Primary platform: Choose the platform that best fits your property and target market. For properties suited to professional guests, this might be PrivatePads. For properties in tourist hotspots, it might be Airbnb.

Secondary platforms: List on one or two additional platforms to capture supplementary demand. Use calendar synchronisation (iCal sync is supported by most major platforms) to avoid double bookings.

Direct bookings: For returning guests, offer the option to book directly (either through a dedicated platform or through direct communication). This eliminates platform fees and strengthens the host-guest relationship.

Optimising for Occupancy

Beyond platform selection, there are several tactics that help reduce void periods:

Flexible minimum stays: A seven-night minimum stay might seem efficient, but it eliminates guests who need five or six nights. Consider setting a three-night minimum and using pricing (rather than restrictions) to encourage longer stays.

Gap-night pricing: When you have a two or three-night gap between bookings, offer a discounted rate specifically for those dates. Some platforms allow you to automate this with last-minute pricing rules.

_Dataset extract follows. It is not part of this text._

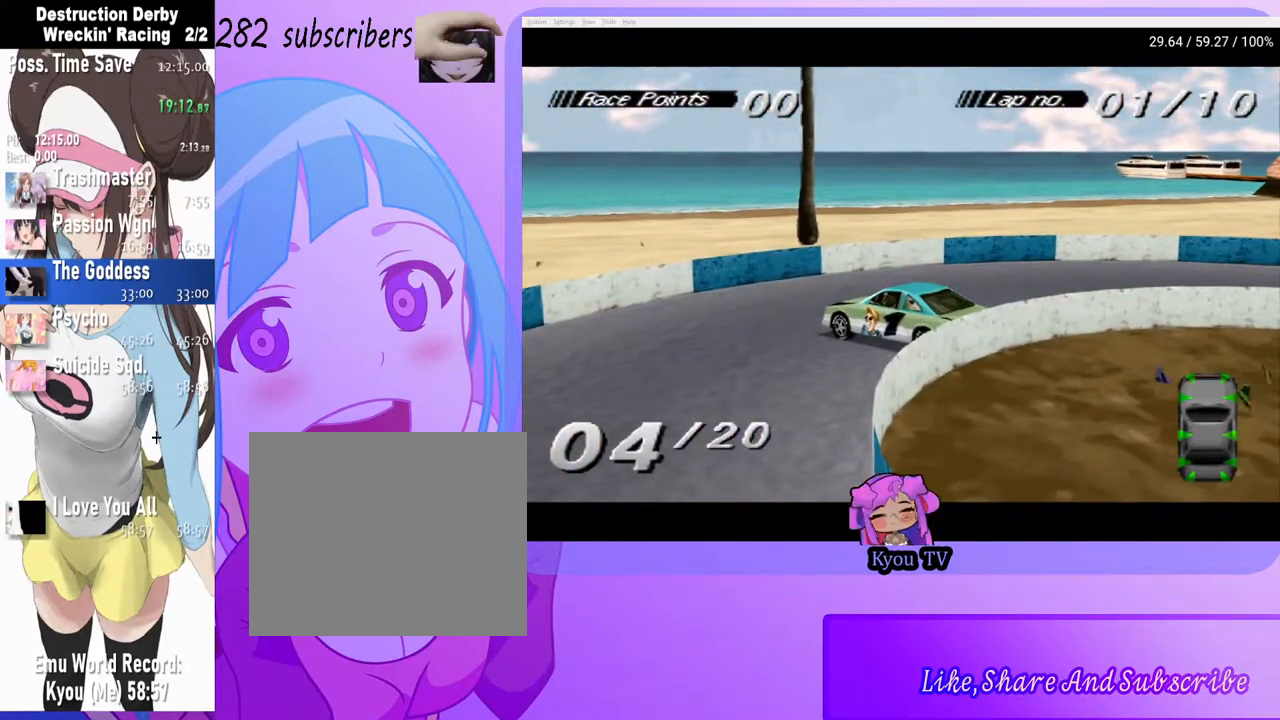
{"buttons": ["CROSS", "DPAD_LEFT"], "events": [[333, "DPAD_RIGHT", "up"], [400, "DPAD_LEFT", "down"], [400, "SQUARE", "up"], [417, "CROSS", "down"]]}
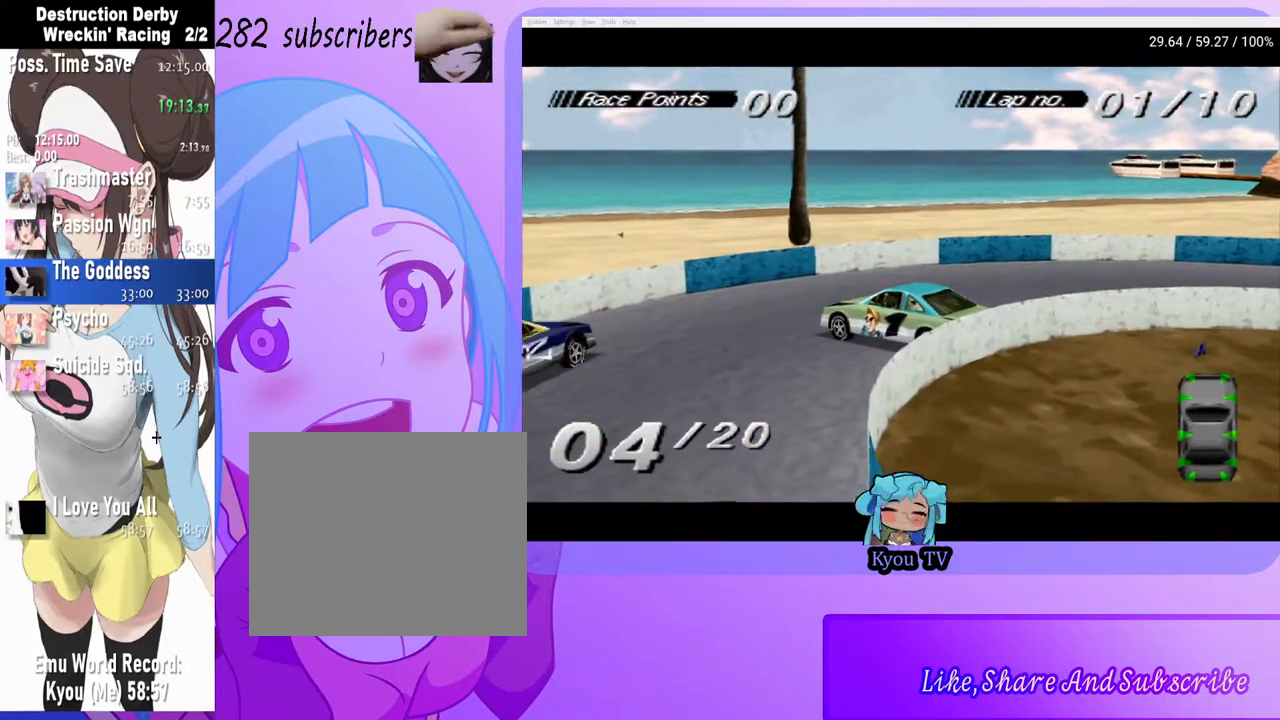
{"buttons": ["SQUARE", "DPAD_LEFT"], "events": [[200, "CROSS", "up"], [400, "SQUARE", "down"]]}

Same-day turnovers: If your cleaning team can turn the property around in a few hours, you can accept bookings that start on the same day a previous guest checks out. This eliminates the one-night gaps that often occur between bookings.

Proactive communication: Message previous guests when you have upcoming availability. A simple "We have availability on [dates] if you are planning another visit" message can generate bookings without any platform fees.

Measuring Your Progress

Track your occupancy rate monthly and annually, broken down by platform. Calculate your effective nightly rate (total income divided by total available nights, not just booked nights) to understand the true revenue impact of void periods.

For example, a property earning £100 per night at 65% occupancy has an effective nightly rate of £65. If adding a niche platform increases occupancy to 80%, even if the niche platform bookings come at a lower rate of £85 per night, your effective nightly rate increases to approximately £77 — an 18% improvement in real income.

The Long Game

Reducing void periods is not a one-time fix — it is an ongoing process of optimisation. The landlords who achieve the highest occupancy rates are those who continuously monitor their performance, experiment with pricing and platforms, build relationships with returning guests, and treat their rental as the active business it is.

Niche platforms are a powerful tool in this process, providing access to a demand stream that mainstream platforms simply cannot reach. By listing on platforms like PrivatePads alongside your existing channels, you tap into a professional, year-round audience that fills the gaps where tourist demand falls short.